- **Supplied data**
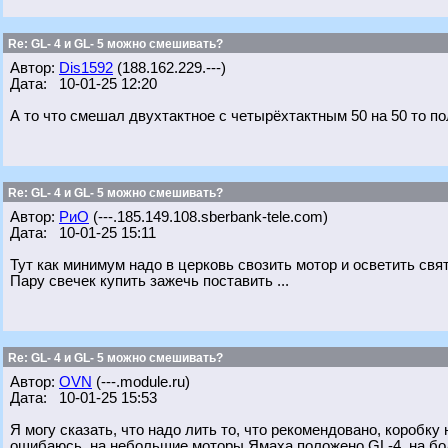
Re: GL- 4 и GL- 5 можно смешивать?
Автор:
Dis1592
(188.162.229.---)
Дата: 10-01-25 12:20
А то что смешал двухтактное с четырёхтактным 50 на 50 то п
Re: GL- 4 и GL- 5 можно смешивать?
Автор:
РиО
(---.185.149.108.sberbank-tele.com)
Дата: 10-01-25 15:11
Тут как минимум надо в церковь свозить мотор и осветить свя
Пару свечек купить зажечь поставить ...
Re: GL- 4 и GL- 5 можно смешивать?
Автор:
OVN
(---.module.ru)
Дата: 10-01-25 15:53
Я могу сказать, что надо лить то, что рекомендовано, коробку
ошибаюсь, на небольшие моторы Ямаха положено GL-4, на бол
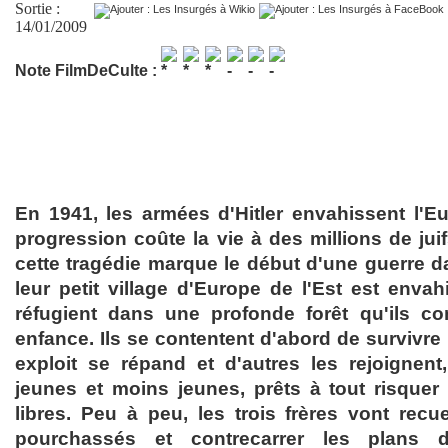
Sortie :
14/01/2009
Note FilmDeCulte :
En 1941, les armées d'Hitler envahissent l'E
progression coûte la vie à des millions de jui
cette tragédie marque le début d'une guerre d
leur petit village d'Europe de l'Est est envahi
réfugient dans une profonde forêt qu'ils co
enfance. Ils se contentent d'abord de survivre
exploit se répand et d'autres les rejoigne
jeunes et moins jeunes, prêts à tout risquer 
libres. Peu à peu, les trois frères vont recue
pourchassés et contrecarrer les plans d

- **What the task asks**
Print, word for word, every entry shown above; the pictures stay out.

- **Output of the task**
Re: GL- 4 и GL- 5 можно смешивать?
Автор:
Dis1592
(188.162.229.---)
Дата: 10-01-25 12:20
А то что смешал двухтактное с четырёхтактным 50 на 50 то п
Re: GL- 4 и GL- 5 можно смешивать?
Автор:
РиО
(---.185.149.108.sberbank-tele.com)
Дата: 10-01-25 15:11
Тут как минимум надо в церковь свозить мотор и осветить свя
Пару свечек купить зажечь поставить ...
Re: GL- 4 и GL- 5 можно смешивать?
Автор:
OVN
(---.module.ru)
Дата: 10-01-25 15:53
Я могу сказать, что надо лить то, что рекомендовано, коробку
ошибаюсь, на небольшие моторы Ямаха положено GL-4, на бол
Sortie :
14/01/2009
Note FilmDeCulte :
En 1941, les armées d'Hitler envahissent l'E
progression coûte la vie à des millions de jui
cette tragédie marque le début d'une guerre d
leur petit village d'Europe de l'Est est envahi
réfugient dans une profonde forêt qu'ils co
enfance. Ils se contentent d'abord de survivre
exploit se répand et d'autres les rejoigne
jeunes et moins jeunes, prêts à tout risquer 
libres. Peu à peu, les trois frères vont recue
pourchassés et contrecarrer les plans d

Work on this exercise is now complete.